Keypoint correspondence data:

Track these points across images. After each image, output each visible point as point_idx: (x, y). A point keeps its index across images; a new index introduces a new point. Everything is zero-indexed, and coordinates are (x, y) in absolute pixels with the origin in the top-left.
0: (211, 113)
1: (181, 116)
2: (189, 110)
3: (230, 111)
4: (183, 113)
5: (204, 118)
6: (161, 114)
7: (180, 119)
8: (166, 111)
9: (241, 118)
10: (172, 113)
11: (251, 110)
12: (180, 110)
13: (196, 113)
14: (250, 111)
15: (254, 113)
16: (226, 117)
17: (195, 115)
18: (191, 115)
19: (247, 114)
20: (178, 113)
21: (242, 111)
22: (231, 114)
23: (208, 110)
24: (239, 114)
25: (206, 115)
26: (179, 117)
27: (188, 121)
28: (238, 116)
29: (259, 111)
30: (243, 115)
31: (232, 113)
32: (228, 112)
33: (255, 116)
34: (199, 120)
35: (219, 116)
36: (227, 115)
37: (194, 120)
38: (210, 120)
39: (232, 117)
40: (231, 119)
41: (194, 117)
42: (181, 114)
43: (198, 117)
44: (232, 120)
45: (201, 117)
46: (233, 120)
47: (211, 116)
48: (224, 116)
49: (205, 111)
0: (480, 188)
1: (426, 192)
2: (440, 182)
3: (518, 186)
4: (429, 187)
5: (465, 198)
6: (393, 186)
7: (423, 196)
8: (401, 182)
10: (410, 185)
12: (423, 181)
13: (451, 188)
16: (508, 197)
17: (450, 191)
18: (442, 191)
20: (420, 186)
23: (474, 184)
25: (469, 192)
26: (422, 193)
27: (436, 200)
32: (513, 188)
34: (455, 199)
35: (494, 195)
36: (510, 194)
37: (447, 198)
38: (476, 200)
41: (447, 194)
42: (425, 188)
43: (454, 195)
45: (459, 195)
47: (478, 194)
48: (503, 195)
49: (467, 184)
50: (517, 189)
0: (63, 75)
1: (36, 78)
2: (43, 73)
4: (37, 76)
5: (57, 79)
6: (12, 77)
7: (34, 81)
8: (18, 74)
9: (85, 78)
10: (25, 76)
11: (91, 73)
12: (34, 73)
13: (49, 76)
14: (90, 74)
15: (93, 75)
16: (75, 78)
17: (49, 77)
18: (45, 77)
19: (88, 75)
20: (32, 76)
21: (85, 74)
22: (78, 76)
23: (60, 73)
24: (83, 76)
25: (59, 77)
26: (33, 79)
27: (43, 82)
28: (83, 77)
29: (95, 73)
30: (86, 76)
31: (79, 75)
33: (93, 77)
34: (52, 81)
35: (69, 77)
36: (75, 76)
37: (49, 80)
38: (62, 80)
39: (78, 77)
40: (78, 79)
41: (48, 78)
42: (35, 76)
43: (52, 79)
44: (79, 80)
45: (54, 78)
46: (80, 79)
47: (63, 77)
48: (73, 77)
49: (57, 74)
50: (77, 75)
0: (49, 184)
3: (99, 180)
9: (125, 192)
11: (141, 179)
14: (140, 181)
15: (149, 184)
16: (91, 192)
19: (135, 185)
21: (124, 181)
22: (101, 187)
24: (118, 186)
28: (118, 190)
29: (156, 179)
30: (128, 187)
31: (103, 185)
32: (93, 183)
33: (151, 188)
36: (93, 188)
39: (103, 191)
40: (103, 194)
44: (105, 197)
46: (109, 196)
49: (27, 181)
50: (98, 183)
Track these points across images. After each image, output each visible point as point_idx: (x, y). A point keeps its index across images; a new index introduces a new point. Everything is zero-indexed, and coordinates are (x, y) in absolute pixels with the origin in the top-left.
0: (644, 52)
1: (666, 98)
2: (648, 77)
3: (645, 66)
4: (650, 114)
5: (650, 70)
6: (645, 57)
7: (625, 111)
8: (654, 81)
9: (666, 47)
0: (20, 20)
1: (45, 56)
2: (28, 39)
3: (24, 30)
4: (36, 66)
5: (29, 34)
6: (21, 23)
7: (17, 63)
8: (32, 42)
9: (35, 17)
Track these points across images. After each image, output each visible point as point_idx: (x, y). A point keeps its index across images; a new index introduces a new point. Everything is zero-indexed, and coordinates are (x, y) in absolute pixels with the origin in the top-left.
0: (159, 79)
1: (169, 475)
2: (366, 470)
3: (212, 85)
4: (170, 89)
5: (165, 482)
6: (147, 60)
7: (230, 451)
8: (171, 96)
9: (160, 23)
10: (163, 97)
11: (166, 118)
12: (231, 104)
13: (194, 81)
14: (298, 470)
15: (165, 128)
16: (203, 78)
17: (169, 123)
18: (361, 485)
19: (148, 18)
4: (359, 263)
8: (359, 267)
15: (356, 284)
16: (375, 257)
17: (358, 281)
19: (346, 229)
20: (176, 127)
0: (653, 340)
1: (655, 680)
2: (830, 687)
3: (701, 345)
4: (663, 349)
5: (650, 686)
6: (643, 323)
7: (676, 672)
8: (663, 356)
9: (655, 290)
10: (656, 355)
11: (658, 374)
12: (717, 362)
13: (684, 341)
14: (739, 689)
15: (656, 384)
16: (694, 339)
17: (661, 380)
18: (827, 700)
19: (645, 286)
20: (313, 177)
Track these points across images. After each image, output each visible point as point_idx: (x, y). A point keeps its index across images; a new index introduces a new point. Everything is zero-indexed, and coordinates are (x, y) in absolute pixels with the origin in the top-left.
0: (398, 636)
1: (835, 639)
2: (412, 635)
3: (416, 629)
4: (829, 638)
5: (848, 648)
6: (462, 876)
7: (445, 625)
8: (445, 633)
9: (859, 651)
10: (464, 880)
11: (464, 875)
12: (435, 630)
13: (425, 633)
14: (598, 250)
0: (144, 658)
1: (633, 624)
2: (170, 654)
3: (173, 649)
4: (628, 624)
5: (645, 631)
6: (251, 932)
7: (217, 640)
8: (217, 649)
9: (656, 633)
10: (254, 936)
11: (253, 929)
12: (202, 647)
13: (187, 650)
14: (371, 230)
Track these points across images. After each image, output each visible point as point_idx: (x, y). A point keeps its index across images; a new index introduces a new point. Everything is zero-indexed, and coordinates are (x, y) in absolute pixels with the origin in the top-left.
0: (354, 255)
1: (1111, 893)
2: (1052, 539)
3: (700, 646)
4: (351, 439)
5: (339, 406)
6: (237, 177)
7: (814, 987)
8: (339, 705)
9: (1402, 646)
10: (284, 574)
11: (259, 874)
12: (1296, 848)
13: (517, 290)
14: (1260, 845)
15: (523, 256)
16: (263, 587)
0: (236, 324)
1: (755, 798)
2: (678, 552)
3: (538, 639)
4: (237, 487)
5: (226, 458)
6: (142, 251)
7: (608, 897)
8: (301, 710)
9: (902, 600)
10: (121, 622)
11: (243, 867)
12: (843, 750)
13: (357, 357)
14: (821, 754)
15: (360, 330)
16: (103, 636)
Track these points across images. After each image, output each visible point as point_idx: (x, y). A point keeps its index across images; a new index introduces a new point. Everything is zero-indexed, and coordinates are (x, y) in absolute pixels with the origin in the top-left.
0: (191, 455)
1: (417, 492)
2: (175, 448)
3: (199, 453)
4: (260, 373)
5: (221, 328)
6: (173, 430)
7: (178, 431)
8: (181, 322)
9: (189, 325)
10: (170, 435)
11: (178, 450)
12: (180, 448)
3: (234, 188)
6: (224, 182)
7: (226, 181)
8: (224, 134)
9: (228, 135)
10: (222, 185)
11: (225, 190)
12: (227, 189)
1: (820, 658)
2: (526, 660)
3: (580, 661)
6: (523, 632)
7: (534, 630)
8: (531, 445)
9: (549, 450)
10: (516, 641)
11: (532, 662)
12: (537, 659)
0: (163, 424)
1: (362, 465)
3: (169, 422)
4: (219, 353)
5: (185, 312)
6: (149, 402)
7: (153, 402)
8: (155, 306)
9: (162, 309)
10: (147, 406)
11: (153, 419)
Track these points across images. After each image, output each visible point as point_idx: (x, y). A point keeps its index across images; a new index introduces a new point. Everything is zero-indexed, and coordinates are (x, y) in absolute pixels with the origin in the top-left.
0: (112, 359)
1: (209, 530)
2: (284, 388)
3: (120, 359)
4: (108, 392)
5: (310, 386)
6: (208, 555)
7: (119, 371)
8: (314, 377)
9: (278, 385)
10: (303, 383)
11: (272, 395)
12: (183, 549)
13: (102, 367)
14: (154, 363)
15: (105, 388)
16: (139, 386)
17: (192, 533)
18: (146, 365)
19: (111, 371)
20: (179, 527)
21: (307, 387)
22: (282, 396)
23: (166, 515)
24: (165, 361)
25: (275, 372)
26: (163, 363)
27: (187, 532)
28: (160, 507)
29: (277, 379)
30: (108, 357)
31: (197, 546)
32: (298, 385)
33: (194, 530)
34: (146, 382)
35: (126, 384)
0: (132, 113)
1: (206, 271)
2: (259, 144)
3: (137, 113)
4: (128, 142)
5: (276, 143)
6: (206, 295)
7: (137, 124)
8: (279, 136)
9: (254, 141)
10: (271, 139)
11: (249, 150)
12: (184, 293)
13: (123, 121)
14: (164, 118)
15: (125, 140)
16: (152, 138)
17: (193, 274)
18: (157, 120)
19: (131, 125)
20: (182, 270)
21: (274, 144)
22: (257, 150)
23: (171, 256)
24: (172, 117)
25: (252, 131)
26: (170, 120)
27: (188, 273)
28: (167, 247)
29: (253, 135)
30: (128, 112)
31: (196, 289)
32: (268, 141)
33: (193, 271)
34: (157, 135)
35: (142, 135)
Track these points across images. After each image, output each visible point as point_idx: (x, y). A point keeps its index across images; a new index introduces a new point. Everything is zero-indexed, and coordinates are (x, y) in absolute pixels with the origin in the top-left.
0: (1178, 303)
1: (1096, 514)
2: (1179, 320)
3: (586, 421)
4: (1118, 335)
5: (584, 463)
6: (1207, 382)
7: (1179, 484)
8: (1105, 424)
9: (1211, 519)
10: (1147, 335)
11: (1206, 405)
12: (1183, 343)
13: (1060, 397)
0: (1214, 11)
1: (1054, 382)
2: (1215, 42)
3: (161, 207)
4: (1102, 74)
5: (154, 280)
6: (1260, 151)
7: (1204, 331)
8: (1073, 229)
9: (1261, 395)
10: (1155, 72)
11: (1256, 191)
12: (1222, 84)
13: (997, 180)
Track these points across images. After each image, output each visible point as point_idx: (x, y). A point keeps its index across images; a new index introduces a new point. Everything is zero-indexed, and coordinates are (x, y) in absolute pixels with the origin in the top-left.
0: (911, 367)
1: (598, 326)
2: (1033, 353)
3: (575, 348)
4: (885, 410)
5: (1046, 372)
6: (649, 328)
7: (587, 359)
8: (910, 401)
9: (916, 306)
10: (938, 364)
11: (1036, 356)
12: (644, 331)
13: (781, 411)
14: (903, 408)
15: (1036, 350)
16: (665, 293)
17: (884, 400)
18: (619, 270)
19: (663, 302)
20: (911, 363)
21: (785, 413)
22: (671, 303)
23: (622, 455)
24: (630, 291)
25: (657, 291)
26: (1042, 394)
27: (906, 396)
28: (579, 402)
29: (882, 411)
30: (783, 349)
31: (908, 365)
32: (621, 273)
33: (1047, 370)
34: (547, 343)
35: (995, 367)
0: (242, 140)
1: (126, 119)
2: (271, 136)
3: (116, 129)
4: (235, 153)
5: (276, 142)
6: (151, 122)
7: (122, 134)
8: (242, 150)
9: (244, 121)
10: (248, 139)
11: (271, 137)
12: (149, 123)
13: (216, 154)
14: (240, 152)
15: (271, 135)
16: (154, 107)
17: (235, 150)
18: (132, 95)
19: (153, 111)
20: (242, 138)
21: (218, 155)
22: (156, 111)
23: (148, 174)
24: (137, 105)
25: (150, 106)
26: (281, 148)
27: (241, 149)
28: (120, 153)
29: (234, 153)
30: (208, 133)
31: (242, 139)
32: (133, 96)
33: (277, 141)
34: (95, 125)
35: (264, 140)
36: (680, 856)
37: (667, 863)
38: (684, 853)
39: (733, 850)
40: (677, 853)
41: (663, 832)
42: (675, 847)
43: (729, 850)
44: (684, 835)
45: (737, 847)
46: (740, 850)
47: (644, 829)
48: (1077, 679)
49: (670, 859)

What to work on
Set down, unchanged, the lines of the material that begin with the line containing "20: (176, 127)" and end after the line containing "14: (371, 230)".

Task answer
20: (176, 127)
0: (653, 340)
1: (655, 680)
2: (830, 687)
3: (701, 345)
4: (663, 349)
5: (650, 686)
6: (643, 323)
7: (676, 672)
8: (663, 356)
9: (655, 290)
10: (656, 355)
11: (658, 374)
12: (717, 362)
13: (684, 341)
14: (739, 689)
15: (656, 384)
16: (694, 339)
17: (661, 380)
18: (827, 700)
19: (645, 286)
20: (313, 177)
Track these points across images. After each image, output each visible point as point_idx: (x, y). A point keeps its index across images; a new index introduces a new point. Everything is zero-indexed, and coordinates are (x, y) in absolute pixels with the origin in the top-left.
0: (398, 636)
1: (835, 639)
2: (412, 635)
3: (416, 629)
4: (829, 638)
5: (848, 648)
6: (462, 876)
7: (445, 625)
8: (445, 633)
9: (859, 651)
10: (464, 880)
11: (464, 875)
12: (435, 630)
13: (425, 633)
14: (598, 250)
0: (144, 658)
1: (633, 624)
2: (170, 654)
3: (173, 649)
4: (628, 624)
5: (645, 631)
6: (251, 932)
7: (217, 640)
8: (217, 649)
9: (656, 633)
10: (254, 936)
11: (253, 929)
12: (202, 647)
13: (187, 650)
14: (371, 230)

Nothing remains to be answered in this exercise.